Exam 12: Stocastic Processes

Each day, Quintana watches exactly one movie. She only watches action movies (genre 1), comedies (genre 2), and dramas (genre 3). Let Xᵢ, i=1,… be a sequence of random variables with Xᵢ=n if Quintana watches a movie of genre n on day i. Suppose that {Xᵢ} is a Markov process with probability transition matrix $\left( \begin{array} { c c c } .2 & .27 & .53 \\.18 & .33 & .59 \\.22 & .1 & .67\end{array} \right)$ Find the long run proportion of days she watches each genre.

To practice as a real estate agent in Tallahassee, one must get a license and keep it valid. Your license expires based on how many homes you sell. Suppose that, for an agent with a new license, the time for the license to expire is an exponential random variable with mean 1/α and the time required to renew his or her license once expired is an exponential random variable with mean 1/β. Suppose that agents let their licenses expire and then renew it. If there are 12 agents at a certain agency, find the long-run proportion of time that only 2 of those agents have valid licenses.

A custom auto manufacturer runs 24 hours per day and produces automobiles according to a Poisson process with rate λ. If over a 2-day period exactly 6 autos are produced, what is the probability that an auto was produced every 8 hours for those 2 days?

A certain auto shop is an M/M/1 queuing process in which customer arrivals follow a Poisson process with rate λ=3 customers per hour, and service times are exponential random variables with mean μ=1/4 hours per customer. Find the proportion of the time there are at most 2 customers waiting in the queue.

Consider the following probability transition matrix: $\left( \begin{array} { c c c c c c } 0 & 1 & 0 & 0 & 0 & 0 \\.4 & .6 & 0 & 0 & 0 & 0 \\.3 & 0 & .4 & .2 & .1 & 0 \\0 & 0 & 0 & .3 & .7 & 0 \\0 & 0 & 0 & .5 & 0 & .5 \\0 & 0 & 0 & .3 & 0 & .7\end{array} \right)$ Find the classes of this Markov chain and determine whether each is recurrent or transient.

At a croissant factory, sometimes the croissants come out too dark. After a dark croissant is produced, out of the next 9 croissants, exactly 1 is too dark. After each normal croissant (that is, a croissant with beautiful golden color), out of the next 14 croissants, exactly 12 of them are normal. Find the long run fraction of normal croissants produced.

Consider a Brownian motion {X(t) : t≥0} with variance parameter σ²=2. For what value of M can we be 90% sure that the motion does not surpass M in 6 seconds?

Suppose that a bank knows that customers arrive at a Poisson rate of 8 per hour and the service time of a customer is exponential with mean 1/6 hours. The bank wants to minimize the number of idle tellers. If the system is an M/M/6 queuing system (i.e., it has 6 tellers), find the probability that there is an at least one idle server at any given time.
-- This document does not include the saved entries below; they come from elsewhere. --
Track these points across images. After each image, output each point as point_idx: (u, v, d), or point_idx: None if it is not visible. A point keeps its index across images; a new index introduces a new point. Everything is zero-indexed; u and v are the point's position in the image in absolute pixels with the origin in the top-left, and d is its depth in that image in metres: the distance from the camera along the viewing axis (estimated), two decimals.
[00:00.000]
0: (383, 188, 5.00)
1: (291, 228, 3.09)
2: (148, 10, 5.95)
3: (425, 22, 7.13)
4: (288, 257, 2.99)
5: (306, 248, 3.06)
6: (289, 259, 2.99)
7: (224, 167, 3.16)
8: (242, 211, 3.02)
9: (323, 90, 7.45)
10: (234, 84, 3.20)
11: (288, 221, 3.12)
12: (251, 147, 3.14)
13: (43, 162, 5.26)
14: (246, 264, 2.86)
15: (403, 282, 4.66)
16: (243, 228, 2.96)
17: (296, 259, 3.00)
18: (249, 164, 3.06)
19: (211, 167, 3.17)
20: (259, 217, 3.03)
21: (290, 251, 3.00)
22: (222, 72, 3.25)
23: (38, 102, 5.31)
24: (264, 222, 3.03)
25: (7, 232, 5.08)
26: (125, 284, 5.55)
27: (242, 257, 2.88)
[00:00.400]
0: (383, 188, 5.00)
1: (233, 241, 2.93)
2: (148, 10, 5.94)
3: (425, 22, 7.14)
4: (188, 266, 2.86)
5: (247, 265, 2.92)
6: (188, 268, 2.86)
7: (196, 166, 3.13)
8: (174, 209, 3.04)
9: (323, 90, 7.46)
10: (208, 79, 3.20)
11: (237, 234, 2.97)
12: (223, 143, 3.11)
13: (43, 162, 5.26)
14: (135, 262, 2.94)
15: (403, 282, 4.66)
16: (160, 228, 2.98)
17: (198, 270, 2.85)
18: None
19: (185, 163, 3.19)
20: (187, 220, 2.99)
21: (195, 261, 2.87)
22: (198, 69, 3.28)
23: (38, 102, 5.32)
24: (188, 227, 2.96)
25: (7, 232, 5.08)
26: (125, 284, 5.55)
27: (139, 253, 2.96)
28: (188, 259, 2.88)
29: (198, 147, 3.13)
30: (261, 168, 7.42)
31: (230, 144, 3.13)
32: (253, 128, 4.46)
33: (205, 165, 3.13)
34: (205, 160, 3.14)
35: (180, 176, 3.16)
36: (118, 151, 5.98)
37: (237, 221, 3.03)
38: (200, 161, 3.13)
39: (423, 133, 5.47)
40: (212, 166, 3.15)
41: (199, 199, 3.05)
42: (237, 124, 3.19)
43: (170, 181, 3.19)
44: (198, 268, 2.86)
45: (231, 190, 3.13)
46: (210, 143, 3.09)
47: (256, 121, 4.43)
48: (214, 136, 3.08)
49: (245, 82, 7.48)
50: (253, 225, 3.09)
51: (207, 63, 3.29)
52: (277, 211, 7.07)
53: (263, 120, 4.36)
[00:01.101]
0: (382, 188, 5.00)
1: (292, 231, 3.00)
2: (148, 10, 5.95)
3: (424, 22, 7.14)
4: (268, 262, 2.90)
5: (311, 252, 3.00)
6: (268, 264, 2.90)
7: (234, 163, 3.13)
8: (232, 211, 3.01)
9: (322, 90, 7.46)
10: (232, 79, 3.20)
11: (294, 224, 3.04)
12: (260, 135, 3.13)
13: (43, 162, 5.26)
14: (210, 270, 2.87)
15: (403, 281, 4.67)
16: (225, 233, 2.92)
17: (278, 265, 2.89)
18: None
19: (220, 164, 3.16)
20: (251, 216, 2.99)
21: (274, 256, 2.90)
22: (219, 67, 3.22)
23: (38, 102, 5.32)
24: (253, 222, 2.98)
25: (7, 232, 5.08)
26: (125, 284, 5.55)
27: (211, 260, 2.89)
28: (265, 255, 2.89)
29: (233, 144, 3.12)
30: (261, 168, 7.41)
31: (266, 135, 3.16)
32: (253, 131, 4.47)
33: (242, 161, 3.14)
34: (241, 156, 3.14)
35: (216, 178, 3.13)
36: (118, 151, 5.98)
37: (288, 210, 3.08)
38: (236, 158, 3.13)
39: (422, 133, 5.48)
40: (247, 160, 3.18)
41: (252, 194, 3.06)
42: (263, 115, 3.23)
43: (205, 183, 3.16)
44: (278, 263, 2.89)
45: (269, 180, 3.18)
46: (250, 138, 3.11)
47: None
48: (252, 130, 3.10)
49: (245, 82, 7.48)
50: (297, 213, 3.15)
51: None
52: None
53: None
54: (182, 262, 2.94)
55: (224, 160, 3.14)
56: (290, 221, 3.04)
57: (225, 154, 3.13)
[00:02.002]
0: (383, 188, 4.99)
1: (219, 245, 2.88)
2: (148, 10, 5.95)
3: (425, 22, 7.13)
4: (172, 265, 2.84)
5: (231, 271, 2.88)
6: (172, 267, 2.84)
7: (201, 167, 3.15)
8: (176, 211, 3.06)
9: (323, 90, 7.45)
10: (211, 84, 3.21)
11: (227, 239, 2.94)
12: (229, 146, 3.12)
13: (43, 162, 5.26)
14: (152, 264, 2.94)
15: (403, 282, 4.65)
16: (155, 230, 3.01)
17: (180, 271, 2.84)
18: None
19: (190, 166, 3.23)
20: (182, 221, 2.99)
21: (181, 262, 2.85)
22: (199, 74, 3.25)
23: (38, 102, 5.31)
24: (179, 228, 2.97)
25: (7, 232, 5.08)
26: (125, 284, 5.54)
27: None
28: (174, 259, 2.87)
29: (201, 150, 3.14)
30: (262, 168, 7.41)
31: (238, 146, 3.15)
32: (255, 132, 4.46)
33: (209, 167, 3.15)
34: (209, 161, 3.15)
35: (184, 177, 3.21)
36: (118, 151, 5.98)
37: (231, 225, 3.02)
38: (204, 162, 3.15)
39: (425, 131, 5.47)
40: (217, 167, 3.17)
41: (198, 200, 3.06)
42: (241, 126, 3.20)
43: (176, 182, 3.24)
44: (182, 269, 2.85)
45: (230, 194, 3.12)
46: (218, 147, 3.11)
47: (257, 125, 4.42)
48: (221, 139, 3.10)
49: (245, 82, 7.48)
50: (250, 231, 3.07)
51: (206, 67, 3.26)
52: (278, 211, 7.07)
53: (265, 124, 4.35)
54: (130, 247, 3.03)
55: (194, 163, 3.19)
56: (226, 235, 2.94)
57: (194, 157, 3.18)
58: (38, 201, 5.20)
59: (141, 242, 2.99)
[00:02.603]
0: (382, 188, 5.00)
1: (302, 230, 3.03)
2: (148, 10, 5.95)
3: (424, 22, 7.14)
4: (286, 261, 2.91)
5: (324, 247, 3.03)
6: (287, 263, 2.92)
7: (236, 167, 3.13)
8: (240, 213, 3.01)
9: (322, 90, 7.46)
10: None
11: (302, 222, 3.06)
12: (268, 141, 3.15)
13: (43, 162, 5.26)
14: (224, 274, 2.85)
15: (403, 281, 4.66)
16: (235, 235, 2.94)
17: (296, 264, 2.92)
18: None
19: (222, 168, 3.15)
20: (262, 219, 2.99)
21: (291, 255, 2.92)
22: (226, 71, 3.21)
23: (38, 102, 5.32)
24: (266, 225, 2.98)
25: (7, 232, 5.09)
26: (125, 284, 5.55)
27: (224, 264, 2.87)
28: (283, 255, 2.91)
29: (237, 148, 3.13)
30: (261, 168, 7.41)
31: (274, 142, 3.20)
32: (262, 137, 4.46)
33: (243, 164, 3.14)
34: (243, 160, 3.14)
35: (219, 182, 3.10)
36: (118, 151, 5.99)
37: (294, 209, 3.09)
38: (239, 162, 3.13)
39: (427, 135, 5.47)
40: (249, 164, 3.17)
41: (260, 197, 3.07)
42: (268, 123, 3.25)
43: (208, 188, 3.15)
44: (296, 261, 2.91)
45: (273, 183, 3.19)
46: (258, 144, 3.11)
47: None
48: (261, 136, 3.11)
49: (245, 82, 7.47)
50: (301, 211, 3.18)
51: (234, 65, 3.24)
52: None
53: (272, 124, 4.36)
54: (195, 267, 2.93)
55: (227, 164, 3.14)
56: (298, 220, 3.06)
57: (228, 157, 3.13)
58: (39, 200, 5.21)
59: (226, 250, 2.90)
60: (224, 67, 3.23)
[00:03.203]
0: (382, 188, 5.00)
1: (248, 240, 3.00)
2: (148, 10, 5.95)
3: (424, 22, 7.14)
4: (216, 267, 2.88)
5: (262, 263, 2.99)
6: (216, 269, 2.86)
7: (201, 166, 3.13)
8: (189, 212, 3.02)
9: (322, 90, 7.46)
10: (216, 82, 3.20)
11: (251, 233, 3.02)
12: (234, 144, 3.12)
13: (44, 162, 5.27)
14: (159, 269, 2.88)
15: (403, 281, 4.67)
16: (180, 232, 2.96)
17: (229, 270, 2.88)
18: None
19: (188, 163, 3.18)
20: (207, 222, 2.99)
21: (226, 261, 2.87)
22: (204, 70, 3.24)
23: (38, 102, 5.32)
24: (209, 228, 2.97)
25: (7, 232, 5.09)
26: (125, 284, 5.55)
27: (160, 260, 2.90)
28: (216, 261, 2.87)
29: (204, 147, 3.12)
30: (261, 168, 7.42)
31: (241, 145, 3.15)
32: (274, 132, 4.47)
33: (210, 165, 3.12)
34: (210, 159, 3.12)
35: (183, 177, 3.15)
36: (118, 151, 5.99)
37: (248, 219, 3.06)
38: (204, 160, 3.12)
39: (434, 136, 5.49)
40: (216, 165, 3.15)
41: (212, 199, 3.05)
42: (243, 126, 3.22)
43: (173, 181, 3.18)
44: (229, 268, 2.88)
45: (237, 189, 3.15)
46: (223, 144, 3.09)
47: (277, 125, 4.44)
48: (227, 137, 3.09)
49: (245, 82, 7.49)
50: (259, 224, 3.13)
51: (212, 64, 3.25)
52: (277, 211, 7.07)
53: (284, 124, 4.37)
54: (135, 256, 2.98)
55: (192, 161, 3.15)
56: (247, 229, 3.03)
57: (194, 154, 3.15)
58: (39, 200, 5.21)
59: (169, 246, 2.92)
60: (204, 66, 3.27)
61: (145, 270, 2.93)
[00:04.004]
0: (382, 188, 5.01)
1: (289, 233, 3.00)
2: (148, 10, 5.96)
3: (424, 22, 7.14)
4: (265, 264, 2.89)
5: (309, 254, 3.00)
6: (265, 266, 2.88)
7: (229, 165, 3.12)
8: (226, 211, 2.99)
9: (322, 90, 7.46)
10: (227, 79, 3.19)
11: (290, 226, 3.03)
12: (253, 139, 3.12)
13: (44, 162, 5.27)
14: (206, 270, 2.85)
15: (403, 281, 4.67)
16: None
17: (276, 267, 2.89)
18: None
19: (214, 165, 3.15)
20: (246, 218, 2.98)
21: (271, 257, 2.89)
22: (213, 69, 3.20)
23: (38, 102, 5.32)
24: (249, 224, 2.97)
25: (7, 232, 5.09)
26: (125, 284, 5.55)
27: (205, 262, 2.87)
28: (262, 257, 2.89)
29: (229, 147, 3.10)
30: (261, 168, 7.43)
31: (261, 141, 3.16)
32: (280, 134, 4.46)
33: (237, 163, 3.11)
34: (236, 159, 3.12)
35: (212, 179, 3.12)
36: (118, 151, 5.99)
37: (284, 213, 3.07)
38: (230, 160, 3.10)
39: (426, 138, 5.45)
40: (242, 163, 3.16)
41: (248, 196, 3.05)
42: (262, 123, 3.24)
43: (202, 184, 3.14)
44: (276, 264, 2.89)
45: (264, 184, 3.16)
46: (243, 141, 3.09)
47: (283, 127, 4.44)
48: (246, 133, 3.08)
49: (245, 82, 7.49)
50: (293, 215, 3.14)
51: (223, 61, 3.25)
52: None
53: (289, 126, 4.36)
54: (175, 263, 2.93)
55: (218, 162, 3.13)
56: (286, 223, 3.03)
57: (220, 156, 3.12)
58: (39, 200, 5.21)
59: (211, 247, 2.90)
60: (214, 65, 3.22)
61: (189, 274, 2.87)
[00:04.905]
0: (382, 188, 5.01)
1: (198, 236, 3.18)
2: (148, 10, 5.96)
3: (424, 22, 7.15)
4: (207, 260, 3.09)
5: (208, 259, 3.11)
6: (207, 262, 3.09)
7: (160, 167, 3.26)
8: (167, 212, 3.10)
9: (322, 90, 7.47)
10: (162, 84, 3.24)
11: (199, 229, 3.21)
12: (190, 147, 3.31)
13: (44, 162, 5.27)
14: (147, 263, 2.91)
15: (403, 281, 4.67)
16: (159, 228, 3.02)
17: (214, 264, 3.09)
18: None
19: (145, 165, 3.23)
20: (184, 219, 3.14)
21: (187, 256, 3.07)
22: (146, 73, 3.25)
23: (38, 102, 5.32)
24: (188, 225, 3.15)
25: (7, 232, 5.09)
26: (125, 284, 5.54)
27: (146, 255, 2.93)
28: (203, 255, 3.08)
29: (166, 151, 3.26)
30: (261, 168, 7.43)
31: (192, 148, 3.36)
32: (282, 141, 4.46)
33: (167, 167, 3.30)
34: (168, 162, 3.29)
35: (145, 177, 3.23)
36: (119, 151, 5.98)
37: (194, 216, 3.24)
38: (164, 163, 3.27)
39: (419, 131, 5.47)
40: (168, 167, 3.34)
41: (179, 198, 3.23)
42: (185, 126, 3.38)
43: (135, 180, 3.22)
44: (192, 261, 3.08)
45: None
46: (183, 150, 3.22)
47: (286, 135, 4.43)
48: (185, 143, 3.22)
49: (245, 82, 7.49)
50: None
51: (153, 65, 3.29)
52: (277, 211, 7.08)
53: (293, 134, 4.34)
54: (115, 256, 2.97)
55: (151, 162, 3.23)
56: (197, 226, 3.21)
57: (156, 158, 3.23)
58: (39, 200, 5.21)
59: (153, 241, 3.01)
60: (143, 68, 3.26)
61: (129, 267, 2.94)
In a given town, on a given day, citizens can either go to the library (activity 1), go to the zoo (activity 2), or stay home (activity 3). Let Xₙ=i if on the nᵗʰ day of the year, the Shuzoku family does activity i. Suppose {Xₙ | n=1,…} is a Markov chain with transition probability matrix $\left( \begin{array} { l l l } .23 & .21 & .56 \\.15 & .41 & .44 \\.22 & .08 & .70\end{array} \right) .$ We know the Shuzoku family went to the zoo on day 1. What is the probability they did not go to the zoo the next two days?

Geoff, Berniece, and Luis play a three-player game. Each time they play Geoff wins with probability .45, Berniece wins with probability .32 and Luis wins with probability .23. After each play the winner gets to wear a crown, which then goes to the winner of the next game. Find the long-run proportion of the time each player gets to wear the crown.

Let {Xₙ | n=1,…} be a Markov process with state space {1,2,3} and transition matrix $\left( \begin{array} { l l l } .18 & .26 & .56 \\.11 & .61 & .28 \\.22 & .34 & .44\end{array} \right)$ If X₁ is in state 1, find the expected number of transitions until getting to 2 or 3 for the first time.

Construct a transition probability matrix of a Markov chain with state space {1,2,…,7,8} in which {1,2,3} is recurrent having period 2, {4,5,6,7} is recurrent having period 3, and {8} is aperiodic transient.

Calls come in for a radio contest at a Poisson rate of 12 per minute. If 40 calls come in between 2:00pm and 2:04pm, what is the probability that only the last two calls arrived in the last 10 seconds of 2:03pm?